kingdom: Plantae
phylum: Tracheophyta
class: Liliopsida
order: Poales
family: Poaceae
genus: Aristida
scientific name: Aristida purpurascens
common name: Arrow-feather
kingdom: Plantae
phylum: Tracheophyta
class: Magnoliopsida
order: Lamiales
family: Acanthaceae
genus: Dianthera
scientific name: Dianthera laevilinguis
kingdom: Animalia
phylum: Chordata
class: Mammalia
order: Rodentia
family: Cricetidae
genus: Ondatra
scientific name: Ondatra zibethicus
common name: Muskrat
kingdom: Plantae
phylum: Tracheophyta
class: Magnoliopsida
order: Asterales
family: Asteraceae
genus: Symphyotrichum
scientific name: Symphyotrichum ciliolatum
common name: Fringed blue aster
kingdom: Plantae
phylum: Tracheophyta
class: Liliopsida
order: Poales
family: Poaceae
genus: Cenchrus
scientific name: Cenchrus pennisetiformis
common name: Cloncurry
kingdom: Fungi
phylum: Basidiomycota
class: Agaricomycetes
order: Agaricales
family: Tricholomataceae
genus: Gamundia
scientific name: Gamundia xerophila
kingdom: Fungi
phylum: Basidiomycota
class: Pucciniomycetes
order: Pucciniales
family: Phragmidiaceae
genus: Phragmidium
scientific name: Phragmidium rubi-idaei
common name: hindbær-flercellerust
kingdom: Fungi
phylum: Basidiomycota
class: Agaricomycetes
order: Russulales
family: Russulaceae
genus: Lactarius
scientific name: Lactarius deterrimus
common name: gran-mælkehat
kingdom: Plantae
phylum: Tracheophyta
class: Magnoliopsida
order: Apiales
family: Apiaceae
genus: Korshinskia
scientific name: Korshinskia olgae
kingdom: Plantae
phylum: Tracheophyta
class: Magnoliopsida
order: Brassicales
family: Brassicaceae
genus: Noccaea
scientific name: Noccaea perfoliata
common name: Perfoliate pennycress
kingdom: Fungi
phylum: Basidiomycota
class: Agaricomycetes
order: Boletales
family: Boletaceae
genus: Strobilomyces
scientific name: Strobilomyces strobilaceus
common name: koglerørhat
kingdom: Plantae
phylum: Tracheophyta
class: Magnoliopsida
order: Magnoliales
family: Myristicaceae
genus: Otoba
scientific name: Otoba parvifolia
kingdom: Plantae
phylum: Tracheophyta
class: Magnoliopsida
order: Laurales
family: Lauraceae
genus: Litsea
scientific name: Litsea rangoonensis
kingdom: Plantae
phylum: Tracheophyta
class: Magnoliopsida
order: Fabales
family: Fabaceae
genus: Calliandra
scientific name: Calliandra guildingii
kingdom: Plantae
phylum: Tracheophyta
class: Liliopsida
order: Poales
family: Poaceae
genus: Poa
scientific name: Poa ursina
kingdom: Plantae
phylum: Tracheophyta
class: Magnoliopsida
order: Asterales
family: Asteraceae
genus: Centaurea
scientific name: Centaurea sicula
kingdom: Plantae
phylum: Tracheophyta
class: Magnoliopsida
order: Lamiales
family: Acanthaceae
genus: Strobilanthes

::::::::::

— Written request —
Reproduce every line of the data above, unchanged and in the same order.

— Response —
kingdom: Plantae
phylum: Tracheophyta
class: Liliopsida
order: Poales
family: Poaceae
genus: Aristida
scientific name: Aristida purpurascens
common name: Arrow-feather
kingdom: Plantae
phylum: Tracheophyta
class: Magnoliopsida
order: Lamiales
family: Acanthaceae
genus: Dianthera
scientific name: Dianthera laevilinguis
kingdom: Animalia
phylum: Chordata
class: Mammalia
order: Rodentia
family: Cricetidae
genus: Ondatra
scientific name: Ondatra zibethicus
common name: Muskrat
kingdom: Plantae
phylum: Tracheophyta
class: Magnoliopsida
order: Asterales
family: Asteraceae
genus: Symphyotrichum
scientific name: Symphyotrichum ciliolatum
common name: Fringed blue aster
kingdom: Plantae
phylum: Tracheophyta
class: Liliopsida
order: Poales
family: Poaceae
genus: Cenchrus
scientific name: Cenchrus pennisetiformis
common name: Cloncurry
kingdom: Fungi
phylum: Basidiomycota
class: Agaricomycetes
order: Agaricales
family: Tricholomataceae
genus: Gamundia
scientific name: Gamundia xerophila
kingdom: Fungi
phylum: Basidiomycota
class: Pucciniomycetes
order: Pucciniales
family: Phragmidiaceae
genus: Phragmidium
scientific name: Phragmidium rubi-idaei
common name: hindbær-flercellerust
kingdom: Fungi
phylum: Basidiomycota
class: Agaricomycetes
order: Russulales
family: Russulaceae
genus: Lactarius
scientific name: Lactarius deterrimus
common name: gran-mælkehat
kingdom: Plantae
phylum: Tracheophyta
class: Magnoliopsida
order: Apiales
family: Apiaceae
genus: Korshinskia
scientific name: Korshinskia olgae
kingdom: Plantae
phylum: Tracheophyta
class: Magnoliopsida
order: Brassicales
family: Brassicaceae
genus: Noccaea
scientific name: Noccaea perfoliata
common name: Perfoliate pennycress
kingdom: Fungi
phylum: Basidiomycota
class: Agaricomycetes
order: Boletales
family: Boletaceae
genus: Strobilomyces
scientific name: Strobilomyces strobilaceus
common name: koglerørhat
kingdom: Plantae
phylum: Tracheophyta
class: Magnoliopsida
order: Magnoliales
family: Myristicaceae
genus: Otoba
scientific name: Otoba parvifolia
kingdom: Plantae
phylum: Tracheophyta
class: Magnoliopsida
order: Laurales
family: Lauraceae
genus: Litsea
scientific name: Litsea rangoonensis
kingdom: Plantae
phylum: Tracheophyta
class: Magnoliopsida
order: Fabales
family: Fabaceae
genus: Calliandra
scientific name: Calliandra guildingii
kingdom: Plantae
phylum: Tracheophyta
class: Liliopsida
order: Poales
family: Poaceae
genus: Poa
scientific name: Poa ursina
kingdom: Plantae
phylum: Tracheophyta
class: Magnoliopsida
order: Asterales
family: Asteraceae
genus: Centaurea
scientific name: Centaurea sicula
kingdom: Plantae
phylum: Tracheophyta
class: Magnoliopsida
order: Lamiales
family: Acanthaceae
genus: Strobilanthes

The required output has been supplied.